When prospective partners get their hands on Rubicon, they will see a new approach to SoC design, allowing them to use a single compiler and toolset to develop both general-purpose processor and digital signal processing features on a single device. As well as providing a more elegant solution to modern digital device design, Siroyan’s technology director, Adrian Wise, claims Rubicon will facilitate RISC and DSP performance optimization, reduce development costs, and avoid tying designers into specific toolsets or silicon foundries.
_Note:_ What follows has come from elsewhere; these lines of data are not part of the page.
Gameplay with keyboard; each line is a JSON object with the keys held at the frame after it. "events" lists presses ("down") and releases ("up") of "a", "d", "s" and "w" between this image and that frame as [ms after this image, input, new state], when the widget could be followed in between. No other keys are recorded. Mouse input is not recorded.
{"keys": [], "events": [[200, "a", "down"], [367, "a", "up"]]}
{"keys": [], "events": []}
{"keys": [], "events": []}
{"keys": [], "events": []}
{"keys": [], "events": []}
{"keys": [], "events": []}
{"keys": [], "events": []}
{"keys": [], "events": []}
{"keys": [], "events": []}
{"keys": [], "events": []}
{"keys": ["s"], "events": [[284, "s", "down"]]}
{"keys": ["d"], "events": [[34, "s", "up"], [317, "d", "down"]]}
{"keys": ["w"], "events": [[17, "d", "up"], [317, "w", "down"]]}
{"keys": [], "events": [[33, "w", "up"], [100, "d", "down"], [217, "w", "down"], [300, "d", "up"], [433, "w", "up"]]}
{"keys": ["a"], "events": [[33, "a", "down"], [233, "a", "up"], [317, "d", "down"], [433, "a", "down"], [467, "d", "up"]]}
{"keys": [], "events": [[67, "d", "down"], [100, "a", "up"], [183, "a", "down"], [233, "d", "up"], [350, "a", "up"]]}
Rubicon is aimed at designers of next generation internet appliances, and as such assumes that general purpose processing and DSP functionality will be a de facto requirement of all its customers. This hybrid architecture will only be available as configurable SoC SIP, and will not be available as a discrete processor. This might impact the performance of Rubicon processors when compared to hard core devices, but its advantage, said Wise, is that it will shorten developers’ lead times and free them from the constraints of proprietary foundry processes.
Also in the interests of shortening development cycles and reducing costs, Siroyan is planning to offer a professional quality tool-chain which can be configured at the same time as the SIP. This should enable developers to test designs against real code during the configuration phase and, critically, Siroyan is planning to make this possible using standard high-level languages. To achieve this Siroyan sees the development of its own compiler as a key strategy. It will be distributed free to interested parties, but its importance lies in the need for a compiler that can optimize code to the very specific architectural features available to designers in the Rubicon architecture.
Although the company has to some extent emphasized the merits of openness and ease of programming over sheer performance, Wise concedes that Rubicon will need to perform to attract adherents. With this is in mind, Siroyan has set itself another daunting challenge, and opted for a clustered very long instruction word (VLIW) approach. To accommodate this, Rubicon makes provision for inter-cluster communication, allowing VLIW to be applied to the problem of realizing instruction level parallelism without swamping the register file with an unmanageable volume of requests for operands from execution units.
Clearly, there are likely to be plenty of hurdles for Siroyan to vault on its journey to delivering Rubicon in a usable form, but Wise is confident that its 18 month time frame is not over ambitious. The company is already, he said, planning what kinds of ASIC library to make available in 2001, but is keeping its plans under wraps until then.